En la actualidad, existe una intensa disputa en el campo político no solo peruano, sino a nivel regional, entre una derecha empujada por el radicalismo y el conservadurismo frente a una izquierda heterogénea y con un horizonte para nada revolucionario. Ha sido tal la fuerza reactiva del radicalismo que propuestas keynesianas y socio liberales, que hace unas décadas hubieran sido rechazadas por las izquierdas latinoamericanas debido a su reformismo, hoy en día son etiquetadas como marxistas o comunistas por la derecha radical. ¿Paranoia o estrategia política? Quizá ambas. Lo cierto es que este es el terreno que ha ganado el radicalismo en la discusión pública (mas no académica) y en una parte del imaginario social. Una batería ideológica que, por más absurda que parezca, ha sabido llevar a su terreno las discusiones políticas y ha arrastrado a todo el sistema hacia su espectro.

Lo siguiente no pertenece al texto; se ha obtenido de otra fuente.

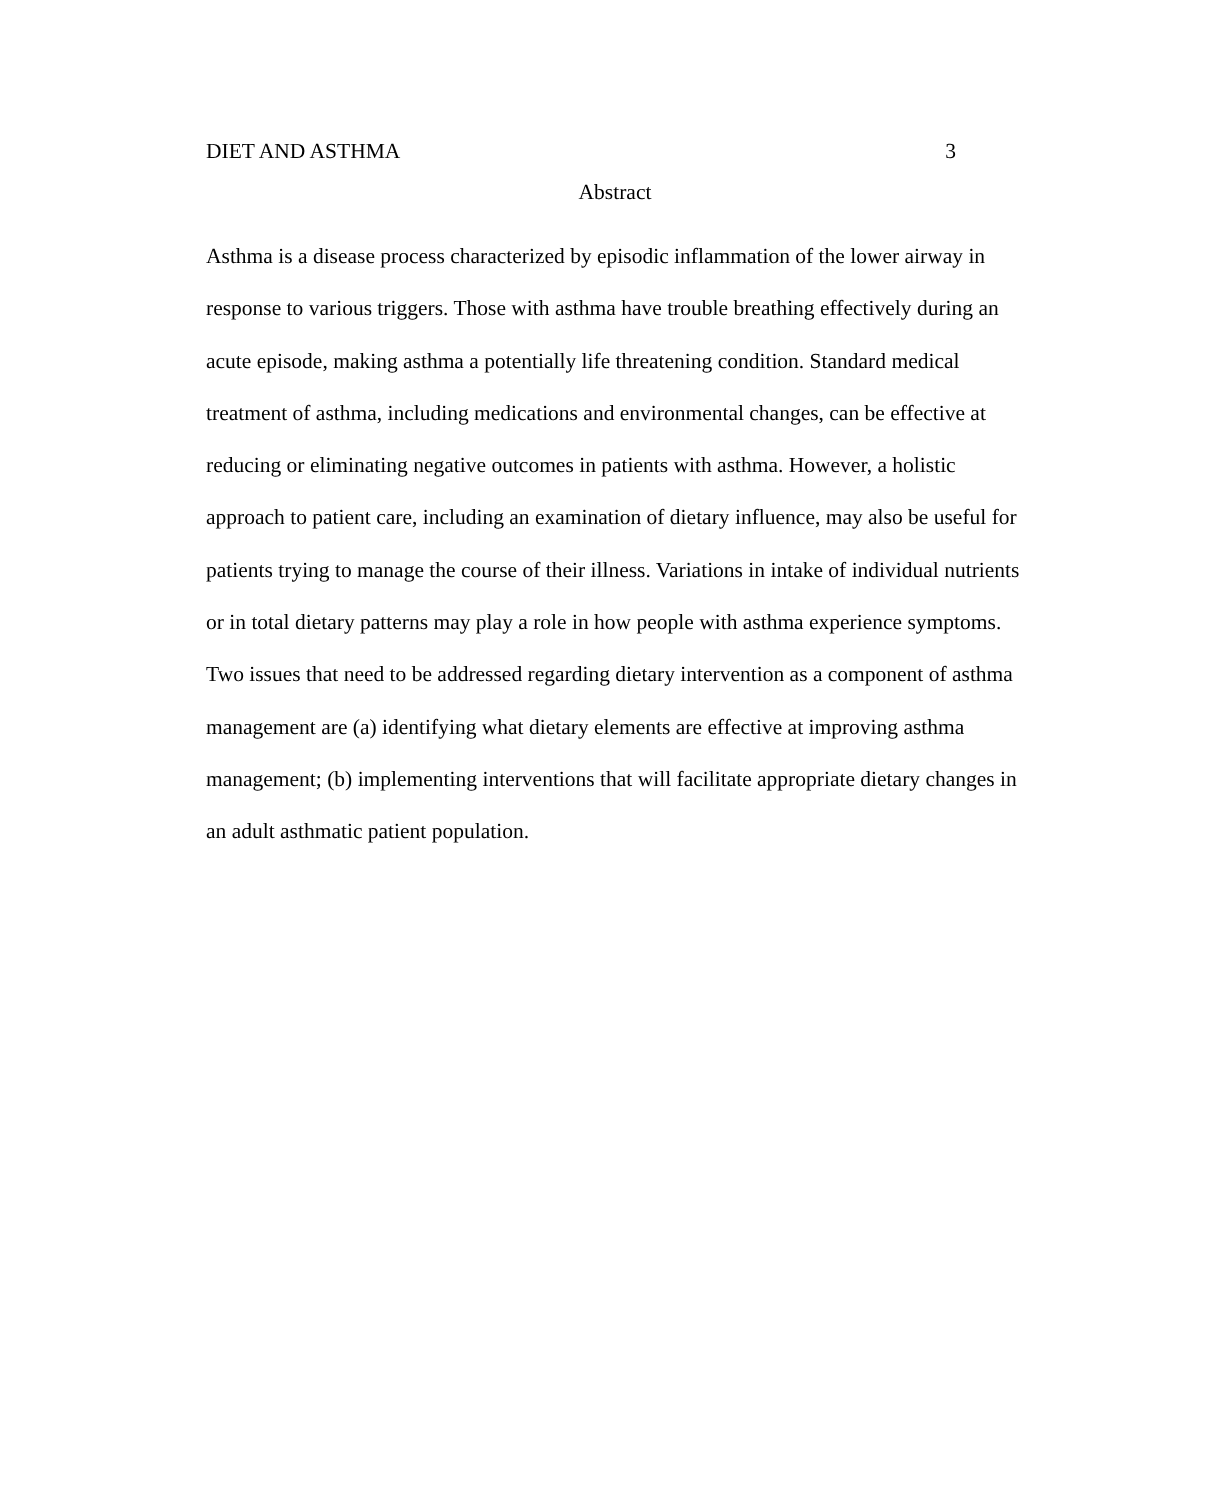DIET AND ASTHMA 3
Abstract
Asthma is a disease process characterized by episodic inflammation of the lower airway in response to various triggers. Those with asthma have trouble breathing effectively during an acute episode, making asthma a potentially life threatening condition. Standard medical treatment of asthma, including medications and environmental changes, can be effective at reducing or eliminating negative outcomes in patients with asthma. However, a holistic approach to patient care, including an examination of dietary influence, may also be useful for patients trying to manage the course of their illness. Variations in intake of individual nutrients or in total dietary patterns may play a role in how people with asthma experience symptoms. Two issues that need to be addressed regarding dietary intervention as a component of asthma management are (a) identifying what dietary elements are effective at improving asthma management; (b) implementing interventions that will facilitate appropriate dietary changes in an adult asthmatic patient population.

Pero el radicalismo de la derecha viene haciendo algo más. Ha empezado a erosionar silenciosamente el campo democrático, incluso en los propios términos establecidos por la democracia liberal. Y está poniendo sobre la mesa todas las armas que tiene, incluidas las menos legítimas, como los golpes de Estado blandos y la aparición de grupos radicales y hasta extremistas para respaldarlos. Su batalla se encuentra en todos los frentes y se puede percibir desde sus posturas primordialistas, a nivel cultural, hasta su fe dogmática en el liberalismo ya no solo económico, sino también político.
En el Perú, este frente se encuentra abierto por la derecha radical, con muchos aliados a su alrededor. En realidad, no serían más que una vieja clase política y empresarial, reconvertidas en nuevas oligarquías, y que estarían apostando peligrosamente las cartas por un frente autoritario. Una apuesta que, por cierto, ya ha sido hecha en el pasado, en circunstancias históricas que hoy no se replican de igual forma. En la actualidad, este frente apuesta también por la emergencia de una movilización social a su favor, algo que históricamente ha estado alejado de la derecha peruana.
El trabajo que realizan los grupos radicales, en ese aspecto, no debe pasar inadvertido. No por su poder de convocatoria, evidentemente escaso, sino porque allanan el terreno para la turbulencia promoviendo la polarización y ahondando la fractura social, además de socavar la legitimidad no solo del Gobierno sino del sistema político. Sin mucho rubor, y sí con mucho que perder, la última carta del frente conducido por la derecha radical sería apelar a la violencia (y quién sabe si incluso a los cuarteles). Por ello, la apuesta por el momento seguirá siendo la de una “paciente” toma del poder, revestido de lo que ellos llamarían su legitimidad: incendiar las calles.